I have two insights to share:

  1. If you know where the circle's center is at the time of collision, you can find the collision location. (It's the closest point on the line segment to the center).

  2. To find the center of the circle at the time of collision, solve an equivalent but easier problem. Expand the line segment by the radius of the circle -- now it's a "capsule". Shrink the circle down to a point -- now the path it sweeps through is a ray.

The point where the ray intersects the capsule is the same as the point where the swept circle is when it intersects the line segment!

Swept circle vs line segment collision test

hey thank you so much! that makes perfect sense :3

last question, if you happen to have an easy answer you're willing to give, is now how does ray vs capsule intersection work... my intuition is i would test ray vs the circle formed at endpoint 1, at endpoint 2, and ray vs the rectangle formed between the two, all separately, but i don't know my capsule geometry well enough to know if there's an easier way?

either way thank you again, this is a very helpful way to think about it!

There is at least a "less computation" way to do it, but I hesitate to call it "easier", at least if you're looking for a derivation.

But if all you need is an implementation, you can find a ray/capsule intersection test on Inigo Quilez's blog. (It's all vector math, so don't worry that it's in 3D. It generalizes to any number of dimensions.)

oh wow, this is such a cool resource, thank you so much! now for the age old programmer's dilemma: do i succumb to pride and use my original, worse way to do this with some of my own reasoning, or do i be reasonable and accept wholesale public implementations from people who are smarter than me :p

whichever i decide on, you've been extremely helpful and i really appreciate it!

▶ [DATA BELOW]
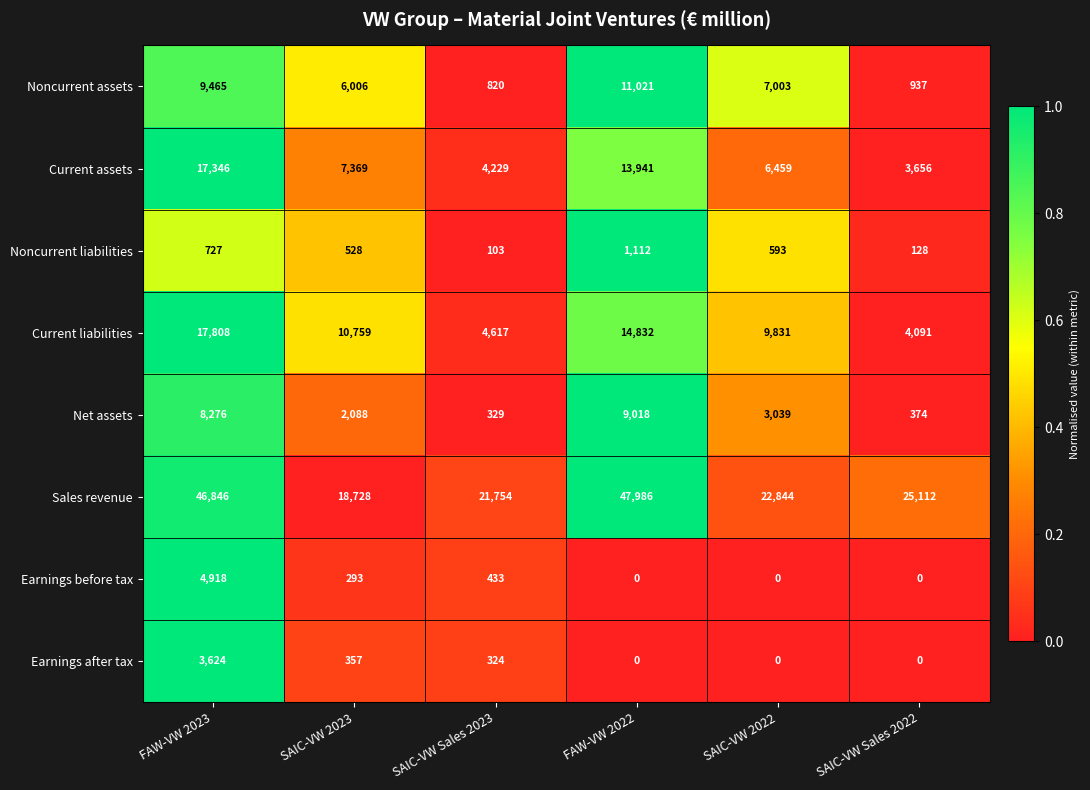

What is the maximum value shown in the chart?

47986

▶ [GOAL OF THE EXERCISE] Edit the swept-circle collision discussion from "last question, if" up to and including "for a derivation.", replacing "rectangle" with "box".

▶ [SOLUTION TO THE PROBLEM]
last question, if you happen to have an easy answer you're willing to give, is now how does ray vs capsule intersection work... my intuition is i would test ray vs the circle formed at endpoint 1, at endpoint 2, and ray vs the box formed between the two, all separately, but i don't know my capsule geometry well enough to know if there's an easier way?

either way thank you again, this is a very helpful way to think about it!

There is at least a "less computation" way to do it, but I hesitate to call it "easier", at least if you're looking for a derivation.